Start of Block

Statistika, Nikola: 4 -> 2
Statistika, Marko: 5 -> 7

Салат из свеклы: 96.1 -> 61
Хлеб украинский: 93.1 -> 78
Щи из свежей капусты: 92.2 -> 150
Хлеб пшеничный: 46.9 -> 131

End of Block
Start of Block

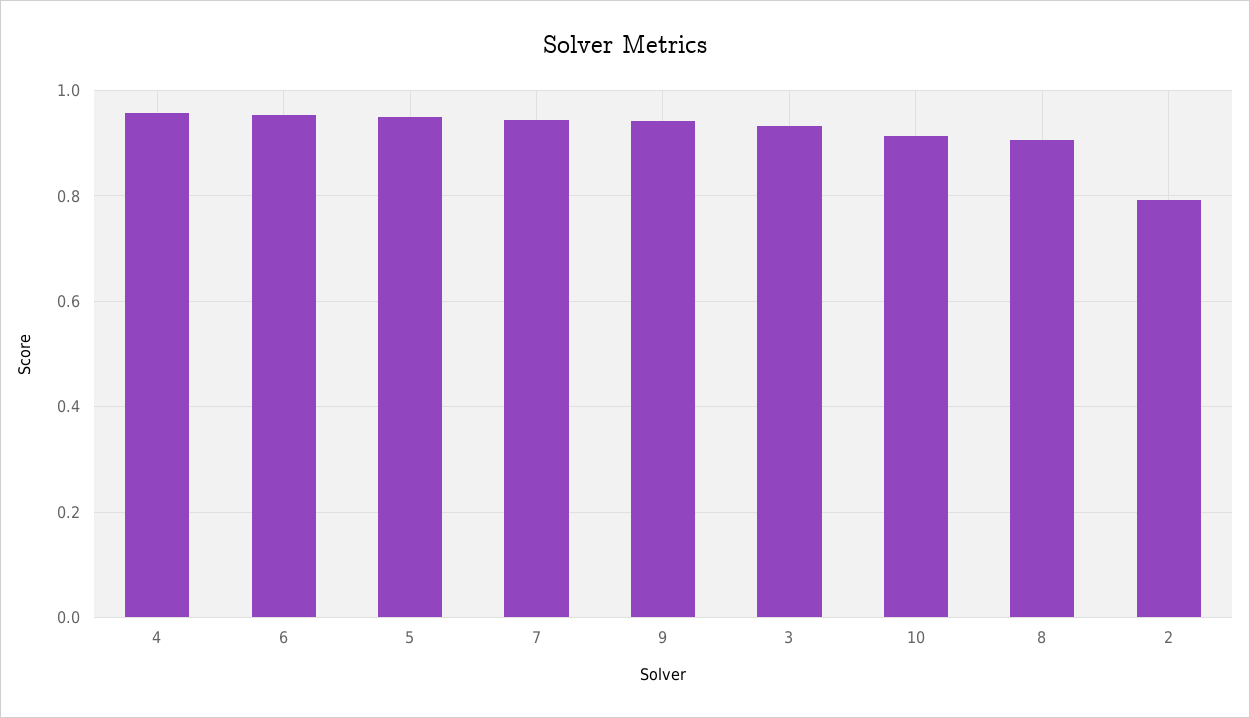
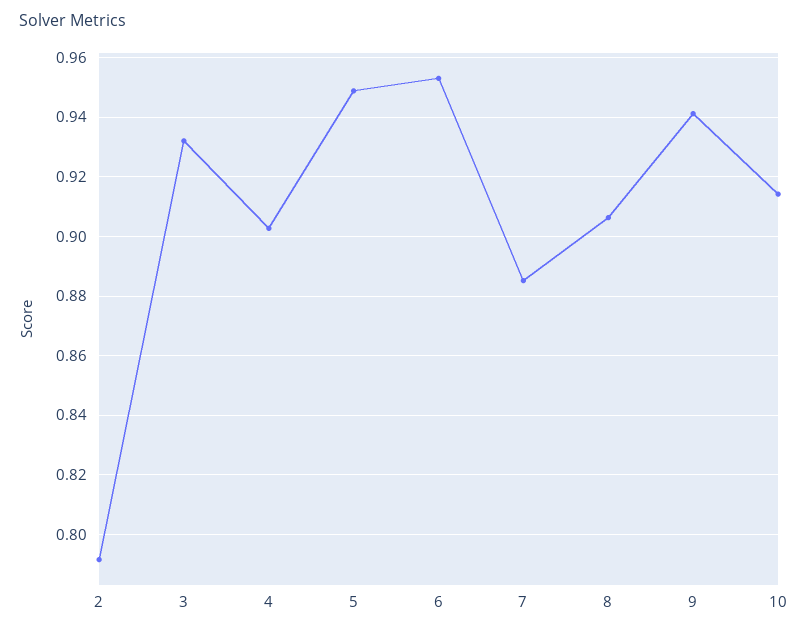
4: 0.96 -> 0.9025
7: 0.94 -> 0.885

End of Block

### Exercise:
Give the number of lines in the listing above that contain "Хлеб", and nothing else.

### Answer section:
2